» **Excerpted passage**:
==*==

Sanctuary was not part of the common law brought to the New World, and the pilgrims did not consider the new land as a sanctuary. American sanctuary advocates refer to biblical passages to justify their actions, quoting Leviticus, “The stranger who sojourns with you shall be to you as the native among you.” Ironically, the same people who espouse sanctuary with its religious connection and protection also support the “separation of church and state” concept.

The idea that sanctuary was on the minds of the Founding Fathers is false. Nowhere was it mentioned in the Federalist Papers or the record of the Federal Convention, or in the debate on the adoption of the Constitution.

During the Civil War and the days of the “underground railroad” — assisting slaves escaping to the North — no effort was made to institute the concept of sanctuary for the freed slaves. Sanctuary was unheard in America until the late 1960s.

As part of the objection to the Vietnam War begun by President Lyndon Johnson (D), the concept of sanctuary arose to protect draft dodgers but no claim was made for legal approval of sanctuary. The illegality of the act, an act of civil disobedience, gave sanctuary its symbolic power confronting the war. In two federal court decisions (U.S. v. Beyer, 1970 and Bridge v. Davis, 1972) a deserter and Selective Service violators were arrested in churches. Yet, a sanctuary defense was never raised. Thus, at that time sanctuary was a mere symbolic gesture.

In the 1980s, the sanctuary myth was adopted by advocates for undocumented aliens allegedly fleeing civil war in El Salvador and Central America, but soon Mexican nationals seeking economic opportunities in America claimed the sanctuary myth.

==*==

» **Recorded information**:
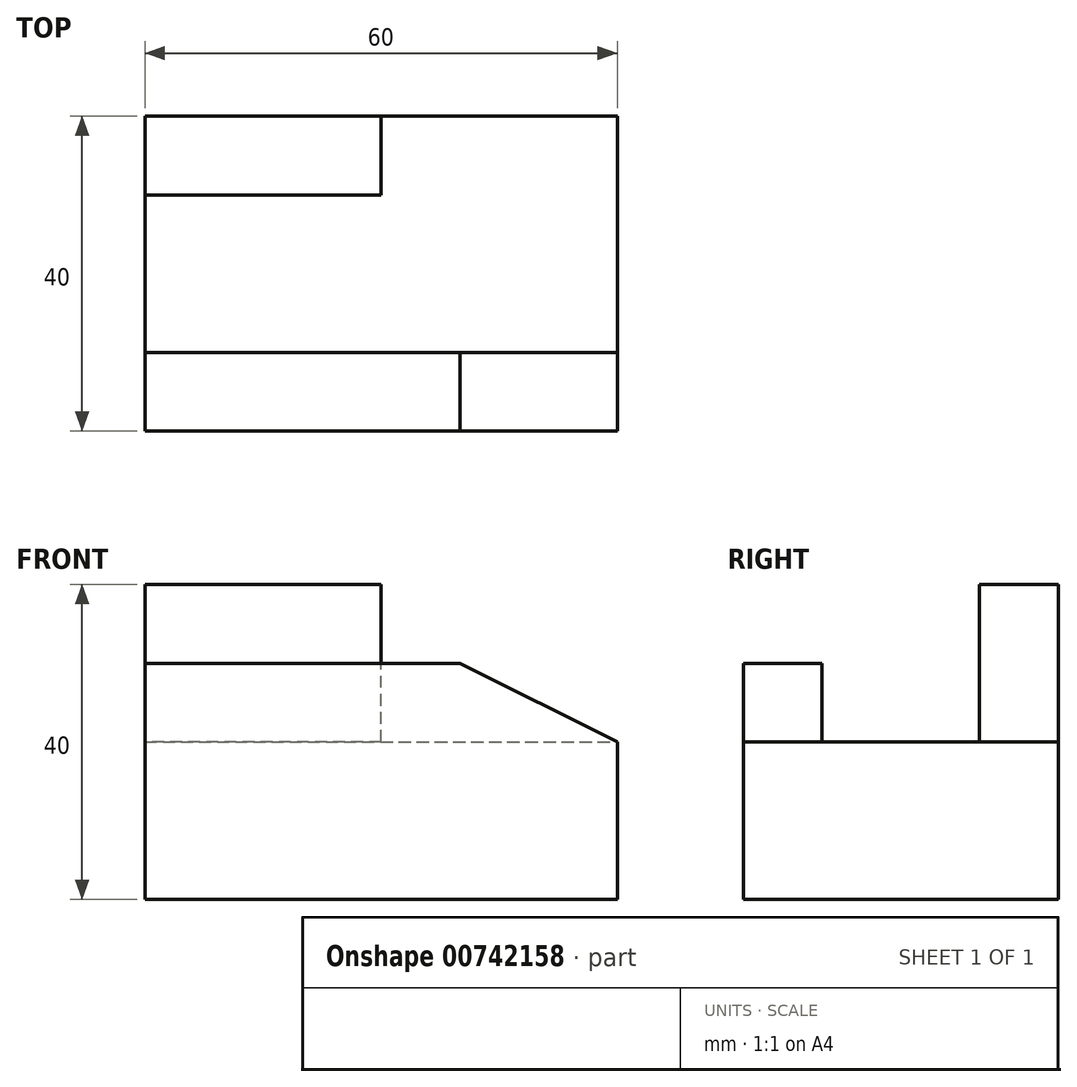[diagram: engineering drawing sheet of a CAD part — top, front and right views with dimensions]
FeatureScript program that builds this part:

==*==

» **Required actions**:
**A)** In the passage on sanctuary in America, why was sanctuary a mere symbolic gesture during the Vietnam War era? Answer in one to three sentences.
**B)** According to the passage on sanctuary in America, until when was sanctuary unheard of in the country?
**C)** Reproduce the passage on sanctuary in America word for word between "As part of the" and "mere symbolic gesture.", inclusive.

» **Responses for each task**:
**A)** No claim was made for legal approval of sanctuary when it arose to protect draft dodgers. In two federal court cases, U.S. v. Beyer (1970) and Bridge v. Davis (1972), a deserter and Selective Service violators were arrested in churches, yet no sanctuary defense was ever raised.

**B)** Until the late 1960s.

**C)**
As part of the objection to the Vietnam War begun by President Lyndon Johnson (D), the concept of sanctuary arose to protect draft dodgers but no claim was made for legal approval of sanctuary. The illegality of the act, an act of civil disobedience, gave sanctuary its symbolic power confronting the war. In two federal court decisions (U.S. v. Beyer, 1970 and Bridge v. Davis, 1972) a deserter and Selective Service violators were arrested in churches. Yet, a sanctuary defense was never raised. Thus, at that time sanctuary was a mere symbolic gesture.